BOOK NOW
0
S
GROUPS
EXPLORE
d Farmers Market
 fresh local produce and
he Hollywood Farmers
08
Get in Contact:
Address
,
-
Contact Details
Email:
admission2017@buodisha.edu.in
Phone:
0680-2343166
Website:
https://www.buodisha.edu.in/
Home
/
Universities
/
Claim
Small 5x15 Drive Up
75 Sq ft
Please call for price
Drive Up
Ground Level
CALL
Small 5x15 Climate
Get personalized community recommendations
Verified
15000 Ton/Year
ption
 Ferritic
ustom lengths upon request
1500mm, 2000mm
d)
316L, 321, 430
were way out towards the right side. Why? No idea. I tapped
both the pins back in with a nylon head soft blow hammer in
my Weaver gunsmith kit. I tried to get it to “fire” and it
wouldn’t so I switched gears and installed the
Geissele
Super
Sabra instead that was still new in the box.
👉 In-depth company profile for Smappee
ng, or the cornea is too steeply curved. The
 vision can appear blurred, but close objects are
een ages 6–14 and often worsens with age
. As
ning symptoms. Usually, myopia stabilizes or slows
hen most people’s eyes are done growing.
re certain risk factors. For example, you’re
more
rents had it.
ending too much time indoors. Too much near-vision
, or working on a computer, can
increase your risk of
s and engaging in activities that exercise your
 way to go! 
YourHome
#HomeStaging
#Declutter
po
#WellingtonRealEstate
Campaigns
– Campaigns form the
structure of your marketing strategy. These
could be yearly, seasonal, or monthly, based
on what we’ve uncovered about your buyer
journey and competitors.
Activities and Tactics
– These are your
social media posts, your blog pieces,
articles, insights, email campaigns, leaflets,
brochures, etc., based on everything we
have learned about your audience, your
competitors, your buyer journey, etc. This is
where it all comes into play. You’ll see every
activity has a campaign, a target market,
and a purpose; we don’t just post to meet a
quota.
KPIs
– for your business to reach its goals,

········

Directions. Nothing in the records may be left out; copy them all exactly.

Task response.
BOOK NOW
0
S
GROUPS
EXPLORE
d Farmers Market
 fresh local produce and
he Hollywood Farmers
08
Get in Contact:
Address
,
-
Contact Details
Email:
admission2017@buodisha.edu.in
Phone:
0680-2343166
Website:
https://www.buodisha.edu.in/
Home
/
Universities
/
Claim
Small 5x15 Drive Up
75 Sq ft
Please call for price
Drive Up
Ground Level
CALL
Small 5x15 Climate
Get personalized community recommendations
Verified
15000 Ton/Year
ption
 Ferritic
ustom lengths upon request
1500mm, 2000mm
d)
316L, 321, 430
were way out towards the right side. Why? No idea. I tapped
both the pins back in with a nylon head soft blow hammer in
my Weaver gunsmith kit. I tried to get it to “fire” and it
wouldn’t so I switched gears and installed the
Geissele
Super
Sabra instead that was still new in the box.
👉 In-depth company profile for Smappee
ng, or the cornea is too steeply curved. The
 vision can appear blurred, but close objects are
een ages 6–14 and often worsens with age
. As
ning symptoms. Usually, myopia stabilizes or slows
hen most people’s eyes are done growing.
re certain risk factors. For example, you’re
more
rents had it.
ending too much time indoors. Too much near-vision
, or working on a computer, can
increase your risk of
s and engaging in activities that exercise your
 way to go! 
YourHome
#HomeStaging
#Declutter
po
#WellingtonRealEstate
Campaigns
– Campaigns form the
structure of your marketing strategy. These
could be yearly, seasonal, or monthly, based
on what we’ve uncovered about your buyer
journey and competitors.
Activities and Tactics
– These are your
social media posts, your blog pieces,
articles, insights, email campaigns, leaflets,
brochures, etc., based on everything we
have learned about your audience, your
competitors, your buyer journey, etc. This is
where it all comes into play. You’ll see every
activity has a campaign, a target market,
and a purpose; we don’t just post to meet a
quota.
KPIs
– for your business to reach its goals,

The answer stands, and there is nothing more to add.